Jackson et al. (2005) isolated numbers of culturable arsenate (V) resistant bacteria from which some were capable to tolerate very high (100 mM) level of arsenate, although arsenic resistance was generally much lower. In addition, Zelibor et al. (1987) isolated As (V)^r bacteria in well water samples. These isolates tolerated up to 2,000 pg of As (V) per mL. However, they did not test for As (III) resistance. Honschopp et al. (1996) isolated an arsenic resistant and arsenic methylating bacterium belonging to the Flavobacterium-Cytophaga group, which was able to tolerate 200 ppm concentration of As in the culture media. Plasmids also have been detected in some bacteria exhibiting high level of resistance to arsenate, arsenite and antimonate (Cervantes et al., 1994; Dabbs and Sole, 1988; Mobley et al., 1983).

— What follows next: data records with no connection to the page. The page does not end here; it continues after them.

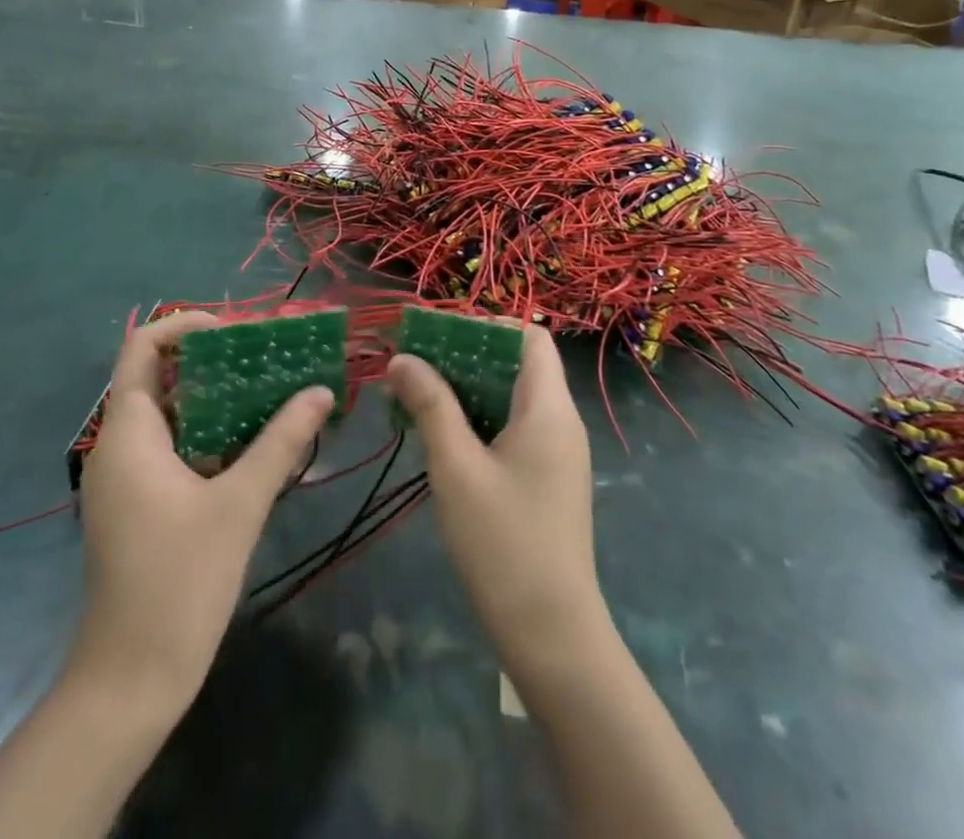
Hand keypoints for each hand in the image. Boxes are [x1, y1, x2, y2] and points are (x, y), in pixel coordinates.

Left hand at [74, 312, 333, 709]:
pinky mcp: (141, 503)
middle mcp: (121, 445)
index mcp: (130, 433)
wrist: (131, 681)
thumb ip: (281, 441)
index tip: (236, 330)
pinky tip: (258, 440)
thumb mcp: (239, 504)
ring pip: (173, 413)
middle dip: (215, 359)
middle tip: (269, 356)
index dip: (185, 325)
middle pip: (162, 375)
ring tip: (273, 388)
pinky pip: (176, 446)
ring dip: (219, 396)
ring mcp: (129, 477)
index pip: (143, 347)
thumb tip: (321, 390)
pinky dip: (213, 432)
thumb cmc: (178, 582)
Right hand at [387, 326, 606, 676]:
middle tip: (415, 364)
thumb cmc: (504, 544)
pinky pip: (513, 429)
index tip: (438, 335)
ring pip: (511, 399)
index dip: (486, 326)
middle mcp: (560, 422)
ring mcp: (556, 453)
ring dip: (467, 390)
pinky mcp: (546, 480)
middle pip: (517, 365)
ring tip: (417, 395)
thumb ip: (431, 406)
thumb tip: (403, 358)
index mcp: (549, 408)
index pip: (528, 337)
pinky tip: (440, 436)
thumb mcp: (457, 469)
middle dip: (466, 357)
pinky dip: (479, 421)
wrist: (552, 636)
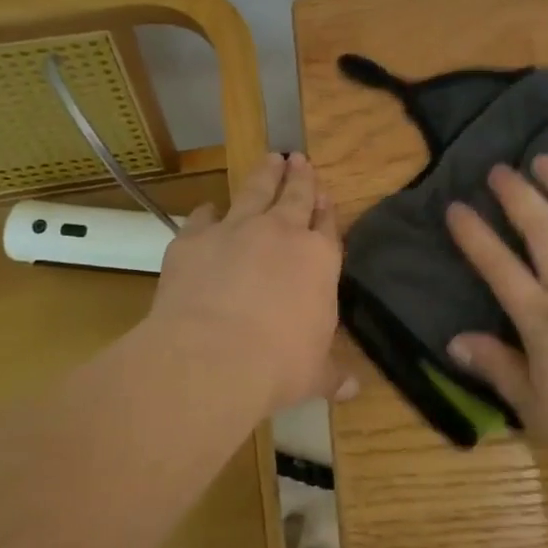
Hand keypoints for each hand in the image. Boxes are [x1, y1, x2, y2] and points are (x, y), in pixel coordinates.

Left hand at [147, 152, 353, 411]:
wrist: (212, 356)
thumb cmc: (278, 365)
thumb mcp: (314, 375)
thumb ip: (332, 374)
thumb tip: (353, 389)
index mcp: (318, 259)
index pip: (326, 226)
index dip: (325, 210)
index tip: (324, 195)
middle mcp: (281, 234)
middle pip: (294, 195)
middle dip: (299, 176)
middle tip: (299, 158)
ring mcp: (236, 230)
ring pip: (255, 191)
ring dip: (264, 175)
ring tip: (270, 159)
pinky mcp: (194, 239)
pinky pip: (204, 216)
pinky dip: (208, 211)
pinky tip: (209, 208)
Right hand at [444, 157, 547, 471]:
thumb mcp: (539, 411)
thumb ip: (498, 370)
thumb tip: (454, 341)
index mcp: (542, 319)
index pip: (498, 267)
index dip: (474, 235)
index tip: (455, 206)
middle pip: (540, 229)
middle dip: (516, 194)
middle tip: (499, 168)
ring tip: (545, 160)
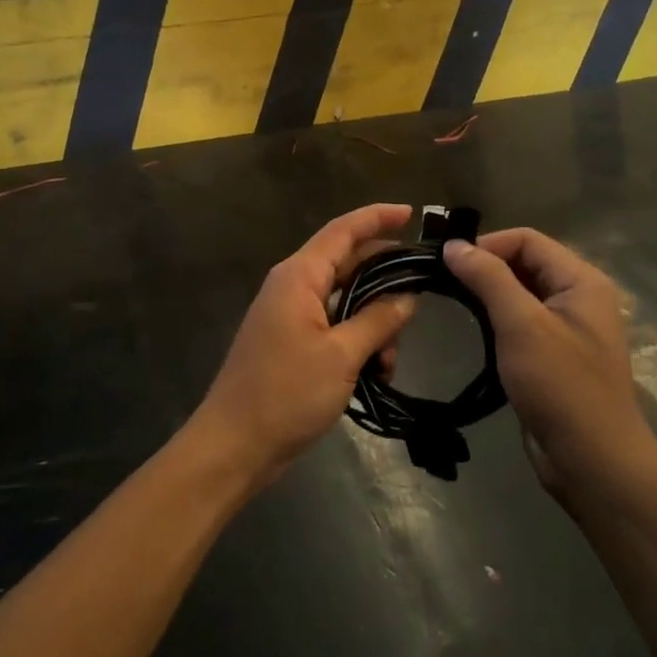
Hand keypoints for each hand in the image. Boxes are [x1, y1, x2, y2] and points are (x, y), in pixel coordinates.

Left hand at [190, 204, 418, 486]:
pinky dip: (358, 340)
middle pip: (347, 264)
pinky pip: (334, 326)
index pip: (343, 230)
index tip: (412, 213)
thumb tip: (408, 297)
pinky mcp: (292, 342)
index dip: (377, 217)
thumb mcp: (342, 356)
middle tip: (421, 296)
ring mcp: (290, 315)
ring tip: (391, 358)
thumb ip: (378, 320)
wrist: (235, 444)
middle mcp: (293, 286)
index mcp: (299, 276)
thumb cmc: (286, 393)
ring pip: (345, 300)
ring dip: (374, 321)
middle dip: (385, 281)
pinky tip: (376, 372)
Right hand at [444, 229, 656, 508]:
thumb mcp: (522, 325)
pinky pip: (521, 322)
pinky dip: (495, 320)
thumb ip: (488, 278)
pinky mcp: (553, 356)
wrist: (593, 463)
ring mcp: (567, 328)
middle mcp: (578, 297)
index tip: (446, 265)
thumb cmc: (561, 387)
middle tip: (442, 282)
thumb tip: (453, 245)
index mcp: (582, 281)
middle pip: (524, 263)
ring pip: (519, 293)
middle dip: (484, 268)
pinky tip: (472, 331)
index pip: (527, 240)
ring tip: (451, 303)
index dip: (486, 245)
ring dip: (487, 295)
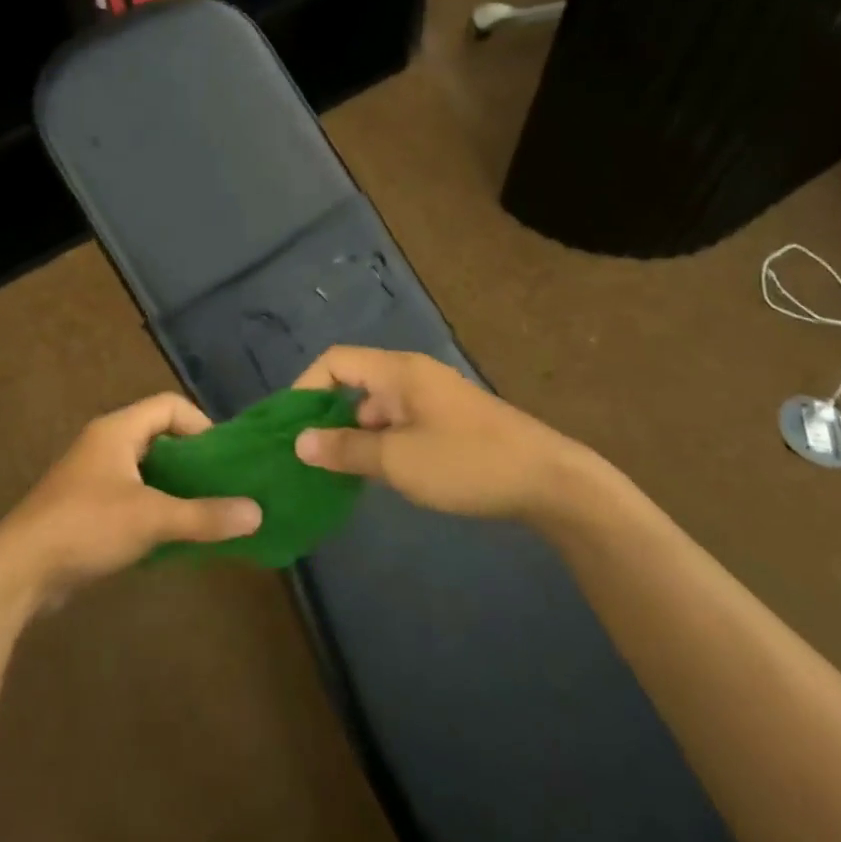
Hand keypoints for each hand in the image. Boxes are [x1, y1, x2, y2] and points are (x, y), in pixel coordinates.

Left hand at [0, 393, 261, 604]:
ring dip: (176, 488)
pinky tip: (174, 536)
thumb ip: (204, 515)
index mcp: (118, 430)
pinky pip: (132, 497)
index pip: (169, 406)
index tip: (225, 458)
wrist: (17, 571)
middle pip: (160, 437)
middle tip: (224, 486)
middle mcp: (105, 444)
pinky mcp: (86, 508)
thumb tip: (257, 513)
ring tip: (207, 512)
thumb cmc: (86, 526)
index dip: (201, 424)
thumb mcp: (151, 518)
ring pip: (146, 470)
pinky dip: (156, 509)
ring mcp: (93, 477)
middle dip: (194, 460)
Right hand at [292, 347, 577, 522]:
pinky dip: (381, 443)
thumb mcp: (398, 461)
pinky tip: (378, 475)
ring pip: (377, 408)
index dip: (306, 387)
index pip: (335, 361)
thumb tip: (300, 442)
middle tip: (309, 457)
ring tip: (337, 473)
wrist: (549, 480)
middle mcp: (412, 376)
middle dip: (327, 416)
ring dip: (355, 434)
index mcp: (398, 371)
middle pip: (354, 383)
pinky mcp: (448, 422)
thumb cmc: (466, 462)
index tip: (292, 428)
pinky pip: (399, 423)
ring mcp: (432, 399)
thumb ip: (346, 449)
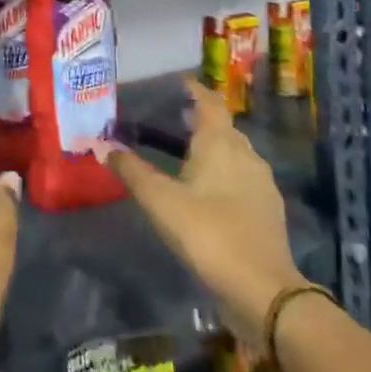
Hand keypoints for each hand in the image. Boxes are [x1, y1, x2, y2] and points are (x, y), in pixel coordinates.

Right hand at [99, 79, 303, 341]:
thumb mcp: (160, 200)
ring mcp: (261, 182)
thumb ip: (132, 171)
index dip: (193, 90)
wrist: (262, 289)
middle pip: (222, 127)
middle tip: (170, 117)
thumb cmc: (207, 232)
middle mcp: (245, 154)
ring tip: (183, 153)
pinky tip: (206, 189)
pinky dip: (222, 171)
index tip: (175, 83)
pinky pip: (241, 175)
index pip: (209, 102)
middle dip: (199, 119)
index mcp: (220, 143)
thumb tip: (104, 146)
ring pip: (233, 152)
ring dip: (210, 146)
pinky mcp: (266, 209)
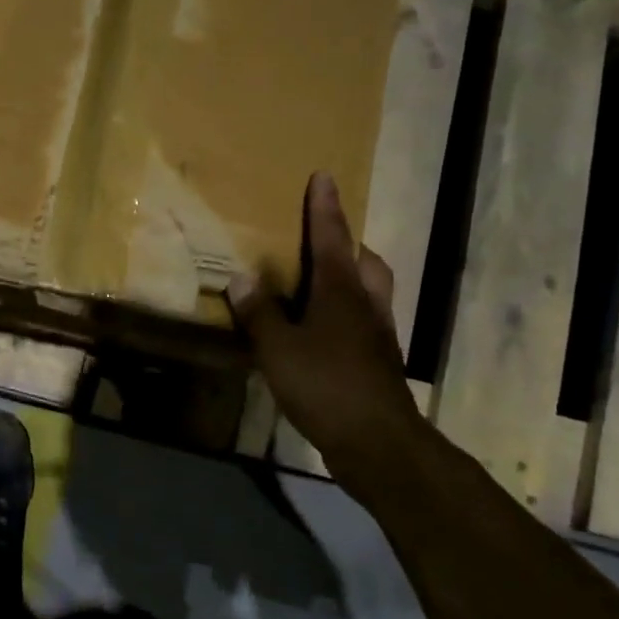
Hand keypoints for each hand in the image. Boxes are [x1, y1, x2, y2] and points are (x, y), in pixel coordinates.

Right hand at [227, 172, 425, 468]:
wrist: (376, 441)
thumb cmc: (325, 384)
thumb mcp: (278, 349)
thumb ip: (259, 313)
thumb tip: (240, 278)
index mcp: (341, 291)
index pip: (331, 238)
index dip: (324, 207)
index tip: (324, 176)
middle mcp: (366, 305)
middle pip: (365, 262)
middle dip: (348, 244)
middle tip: (325, 241)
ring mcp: (377, 335)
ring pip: (371, 292)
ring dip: (352, 279)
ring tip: (323, 284)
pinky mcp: (379, 363)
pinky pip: (365, 323)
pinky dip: (348, 315)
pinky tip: (324, 333)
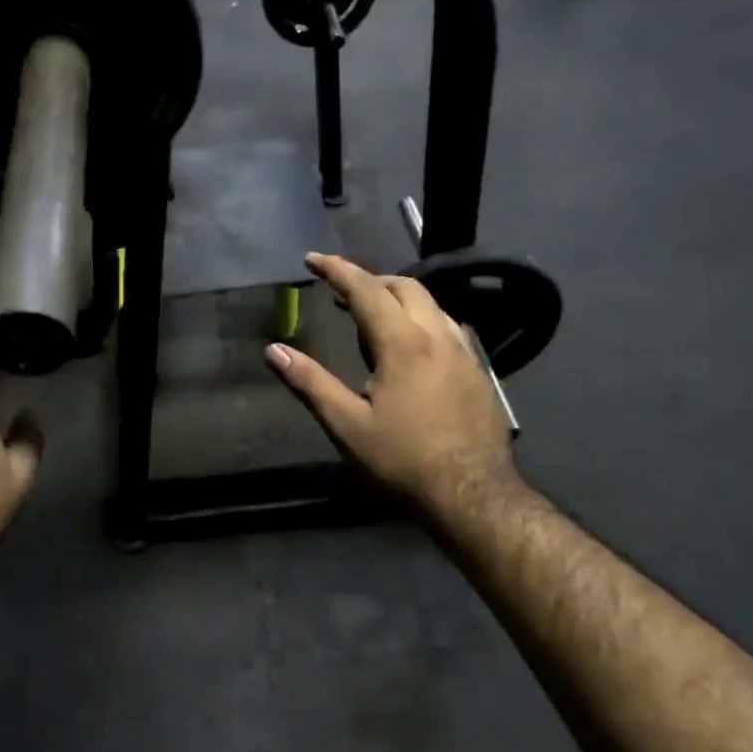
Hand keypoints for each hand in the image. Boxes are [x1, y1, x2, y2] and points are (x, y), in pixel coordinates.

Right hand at [265, 253, 521, 521]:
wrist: (472, 493)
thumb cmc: (403, 460)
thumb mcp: (346, 425)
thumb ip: (310, 383)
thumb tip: (273, 351)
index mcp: (402, 343)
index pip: (365, 289)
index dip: (336, 269)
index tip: (312, 259)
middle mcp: (437, 335)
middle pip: (404, 286)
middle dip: (370, 279)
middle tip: (341, 293)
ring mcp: (464, 352)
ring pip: (430, 304)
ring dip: (398, 297)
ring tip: (372, 318)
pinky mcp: (478, 371)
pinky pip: (447, 326)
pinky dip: (420, 319)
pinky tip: (411, 347)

The bioremediation of arsenic from contaminated sites involves reduction and oxidation of arsenic with the use of arsenic resistant microorganisms.

The successful exploitation of these bacterial strains with proper biotechnology for bioremediation of arsenic will be beneficial. Therefore, more advance research is required for a deeper understanding about these bacterial strains to improve arsenic bioremediation process.